Para entender melhor o papel das organizações em meio ao panorama, conversamos com o advogado Luiz Eduardo Amaral de Mendonça, sócio da área Trabalhista e Previdenciário do FAS Advogados. Confira:
RH Pra Você: Com base no levantamento feito pela Sodexo, que traz o dado de que o VR do brasileiro dura, em média, 13 dias – considerando análise feita com sua base de clientes -, as empresas que oferecem o benefício têm a obrigação de rever o valor cedido para que seus colaboradores não precisem gastar do próprio salário para almoçar?
Mendonça: O vale-refeição é um benefício que é concedido pelas empresas, mas que não está previsto na Consolidação das Leis Trabalhistas. Portanto, caso não haja a previsão nas Normas Coletivas (Convenção Coletiva de Trabalho ou Acordo Coletivo), o empregador não é obrigado a conceder, tratando-se de mera liberalidade. Os benefícios do vale-refeição e vale-alimentação deverão sempre atender aos fins a que se destinam, mas não existe a obrigação de rever os valores.

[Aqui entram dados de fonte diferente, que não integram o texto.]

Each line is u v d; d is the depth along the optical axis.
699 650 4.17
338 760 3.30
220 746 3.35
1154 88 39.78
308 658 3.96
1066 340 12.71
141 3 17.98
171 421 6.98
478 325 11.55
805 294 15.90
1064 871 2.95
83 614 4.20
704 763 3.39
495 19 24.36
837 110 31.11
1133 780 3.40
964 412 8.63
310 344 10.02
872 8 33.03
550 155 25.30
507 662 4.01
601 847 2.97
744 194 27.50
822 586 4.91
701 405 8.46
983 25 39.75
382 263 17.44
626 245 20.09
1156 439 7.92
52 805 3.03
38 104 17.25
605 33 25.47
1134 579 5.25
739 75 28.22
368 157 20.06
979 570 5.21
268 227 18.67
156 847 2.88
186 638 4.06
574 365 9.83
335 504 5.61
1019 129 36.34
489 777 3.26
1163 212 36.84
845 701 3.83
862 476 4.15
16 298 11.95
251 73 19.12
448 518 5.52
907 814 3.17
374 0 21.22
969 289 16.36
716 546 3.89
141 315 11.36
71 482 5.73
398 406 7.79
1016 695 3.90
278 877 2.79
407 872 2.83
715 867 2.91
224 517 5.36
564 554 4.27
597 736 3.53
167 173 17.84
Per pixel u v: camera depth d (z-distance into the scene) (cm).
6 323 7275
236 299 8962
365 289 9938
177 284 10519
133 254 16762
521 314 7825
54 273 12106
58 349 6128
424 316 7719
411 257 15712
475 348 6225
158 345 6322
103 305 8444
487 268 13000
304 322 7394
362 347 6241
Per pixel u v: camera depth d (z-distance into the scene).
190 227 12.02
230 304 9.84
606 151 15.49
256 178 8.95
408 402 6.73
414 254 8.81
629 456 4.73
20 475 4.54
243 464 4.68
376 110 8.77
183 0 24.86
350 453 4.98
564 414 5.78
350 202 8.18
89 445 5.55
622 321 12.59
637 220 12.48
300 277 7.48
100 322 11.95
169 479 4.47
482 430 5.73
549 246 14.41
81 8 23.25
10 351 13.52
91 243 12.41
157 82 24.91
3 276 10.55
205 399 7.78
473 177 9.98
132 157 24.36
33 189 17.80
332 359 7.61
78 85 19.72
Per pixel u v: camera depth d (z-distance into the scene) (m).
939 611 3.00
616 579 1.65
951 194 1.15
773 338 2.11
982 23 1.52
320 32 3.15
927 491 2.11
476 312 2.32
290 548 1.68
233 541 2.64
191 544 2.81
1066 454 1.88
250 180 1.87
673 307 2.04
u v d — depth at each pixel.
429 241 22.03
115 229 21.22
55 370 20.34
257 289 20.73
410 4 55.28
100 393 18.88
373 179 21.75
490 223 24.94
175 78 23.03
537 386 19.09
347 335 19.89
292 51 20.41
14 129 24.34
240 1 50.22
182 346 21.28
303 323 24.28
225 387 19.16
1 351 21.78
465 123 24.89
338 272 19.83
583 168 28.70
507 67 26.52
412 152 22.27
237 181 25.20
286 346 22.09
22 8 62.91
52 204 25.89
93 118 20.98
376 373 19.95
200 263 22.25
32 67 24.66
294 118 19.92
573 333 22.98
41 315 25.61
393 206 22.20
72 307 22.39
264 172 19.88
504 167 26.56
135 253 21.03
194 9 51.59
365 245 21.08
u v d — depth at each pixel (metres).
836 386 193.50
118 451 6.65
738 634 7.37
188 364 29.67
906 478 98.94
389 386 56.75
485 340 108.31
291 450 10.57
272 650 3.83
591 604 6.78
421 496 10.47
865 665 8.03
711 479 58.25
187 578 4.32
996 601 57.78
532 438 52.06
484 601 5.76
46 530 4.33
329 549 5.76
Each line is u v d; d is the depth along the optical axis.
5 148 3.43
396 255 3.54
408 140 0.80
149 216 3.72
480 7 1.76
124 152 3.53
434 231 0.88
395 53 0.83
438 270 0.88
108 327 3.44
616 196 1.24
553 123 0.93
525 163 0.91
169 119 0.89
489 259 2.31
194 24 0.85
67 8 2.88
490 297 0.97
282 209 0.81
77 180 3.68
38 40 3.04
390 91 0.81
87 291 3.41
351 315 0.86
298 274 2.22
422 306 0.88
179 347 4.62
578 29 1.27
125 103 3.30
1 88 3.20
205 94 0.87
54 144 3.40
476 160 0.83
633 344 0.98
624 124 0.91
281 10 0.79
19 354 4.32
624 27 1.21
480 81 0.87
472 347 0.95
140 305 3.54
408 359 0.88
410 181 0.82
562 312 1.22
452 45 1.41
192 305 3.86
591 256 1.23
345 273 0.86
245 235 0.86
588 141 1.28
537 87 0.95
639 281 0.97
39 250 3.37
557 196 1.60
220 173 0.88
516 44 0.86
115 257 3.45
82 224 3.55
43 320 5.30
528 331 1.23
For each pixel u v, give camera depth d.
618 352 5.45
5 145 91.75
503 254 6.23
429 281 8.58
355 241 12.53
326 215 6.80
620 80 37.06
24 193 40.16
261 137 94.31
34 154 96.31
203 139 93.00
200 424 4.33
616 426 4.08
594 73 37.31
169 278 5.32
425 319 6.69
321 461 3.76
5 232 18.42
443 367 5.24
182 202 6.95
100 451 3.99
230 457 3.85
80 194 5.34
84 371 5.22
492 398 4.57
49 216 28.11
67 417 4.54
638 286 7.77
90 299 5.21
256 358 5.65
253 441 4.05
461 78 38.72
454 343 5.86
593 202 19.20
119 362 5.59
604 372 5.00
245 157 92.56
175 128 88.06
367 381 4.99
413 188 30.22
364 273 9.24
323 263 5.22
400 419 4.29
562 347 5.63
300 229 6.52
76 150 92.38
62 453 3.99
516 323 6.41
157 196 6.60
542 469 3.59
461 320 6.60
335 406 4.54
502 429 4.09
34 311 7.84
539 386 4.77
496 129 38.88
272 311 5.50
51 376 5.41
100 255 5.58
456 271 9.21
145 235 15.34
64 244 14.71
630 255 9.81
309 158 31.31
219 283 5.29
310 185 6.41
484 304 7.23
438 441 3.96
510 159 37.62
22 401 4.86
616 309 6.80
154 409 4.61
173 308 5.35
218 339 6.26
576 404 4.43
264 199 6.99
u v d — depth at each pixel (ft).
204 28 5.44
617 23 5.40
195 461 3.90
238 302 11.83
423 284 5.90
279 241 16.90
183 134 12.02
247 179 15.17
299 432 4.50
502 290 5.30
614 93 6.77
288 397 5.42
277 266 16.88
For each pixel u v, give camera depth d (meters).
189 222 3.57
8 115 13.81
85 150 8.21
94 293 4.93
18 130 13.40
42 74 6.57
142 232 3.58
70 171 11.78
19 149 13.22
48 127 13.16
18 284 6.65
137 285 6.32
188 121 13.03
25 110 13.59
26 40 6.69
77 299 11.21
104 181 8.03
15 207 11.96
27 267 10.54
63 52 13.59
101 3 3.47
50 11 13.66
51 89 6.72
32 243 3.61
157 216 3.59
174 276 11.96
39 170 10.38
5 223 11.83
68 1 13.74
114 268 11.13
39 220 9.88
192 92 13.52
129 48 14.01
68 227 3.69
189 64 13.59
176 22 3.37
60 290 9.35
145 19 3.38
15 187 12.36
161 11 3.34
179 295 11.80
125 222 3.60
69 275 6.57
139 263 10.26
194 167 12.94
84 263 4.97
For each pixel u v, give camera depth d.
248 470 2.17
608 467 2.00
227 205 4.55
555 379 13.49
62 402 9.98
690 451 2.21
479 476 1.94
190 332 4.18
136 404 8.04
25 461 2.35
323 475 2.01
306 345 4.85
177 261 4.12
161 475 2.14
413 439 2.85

O que acontece é que anualmente as normas coletivas acabam prevendo os aumentos do benefício de acordo com um índice de correção negociado entre os sindicatos. É o que chamamos de data base. Se ficar acordado que os benefícios previstos na Norma Coletiva serão reajustados, a empresa deve aplicar e rever. De qualquer forma, não há obrigação de rever os valores, pois em tese os sindicatos que representam os interesses da categoria aceitaram e concordaram que seria possível a alimentação com aquele valor diário.
RH Pra Você: E de que modo empresas e sindicatos definem o valor dos benefícios de alimentação? O ticket médio dos restaurantes e padarias da região precisa, necessariamente, entrar na discussão?
Mendonça: O valor mensal ou até diário via de regra é decidido e negociado com o Sindicato daquela determinada categoria. O valor do ticket médio dos restaurantes da região não costuma ser levado em conta, pois a negociação coletiva definirá um valor para vigorar em determinado limite territorial. Vai depender da abrangência da norma coletiva. Por exemplo, se ficar definido que o valor diário de um vale-refeição em São Paulo será de R$ 30,00 para determinada categoria, tal valor vai valer para a Zona Sul e Zona Leste, mesmo que o custo de vida do empregado da Zona Sul seja mais caro.
Vale lembrar que a norma coletiva prevê o valor mínimo e não máximo. Se a empresa quiser dar um benefício em valor maior, nada a impede.
RH Pra Você: E quanto ao fator inflação, ele é considerado na determinação da oferta e dos valores de um benefício de alimentação?
Mendonça: Todos os índices são discutidos e aprovados em negociação coletiva. Por isso é sempre importante as empresas e os empregados (por meio de seus sindicatos) participarem das negociações coletivas. Há convenções coletivas que preveem a reposição da inflação acrescida de um aumento real de X%.
RH Pra Você: Muitas empresas, ao oferecer o VR, promovem desconto na folha de pagamento do colaborador. Sob circunstâncias como a trazida pela pesquisa, que indica que o valor recebido pelo trabalhador não supre o mês todo, o desconto deve ser realizado mesmo com o funcionário custeando algumas refeições com o próprio salário?
Mendonça: Os descontos também devem ser previstos nas normas coletivas. É uma prática comum no mercado, pois torna o benefício oneroso para ambas as partes (patrão e empregado) que acabam colaborando com o benefício, dentro de uma proporcionalidade. O desconto não tem qualquer relação com o fato de o valor do benefício estar defasado.
Se a empresa quiser deixar de descontar do trabalhador, por mera liberalidade, poderá fazê-lo sendo que é importante que tal alteração seja feita por negociação de acordo coletivo para que não se torne um direito adquirido do trabalhador.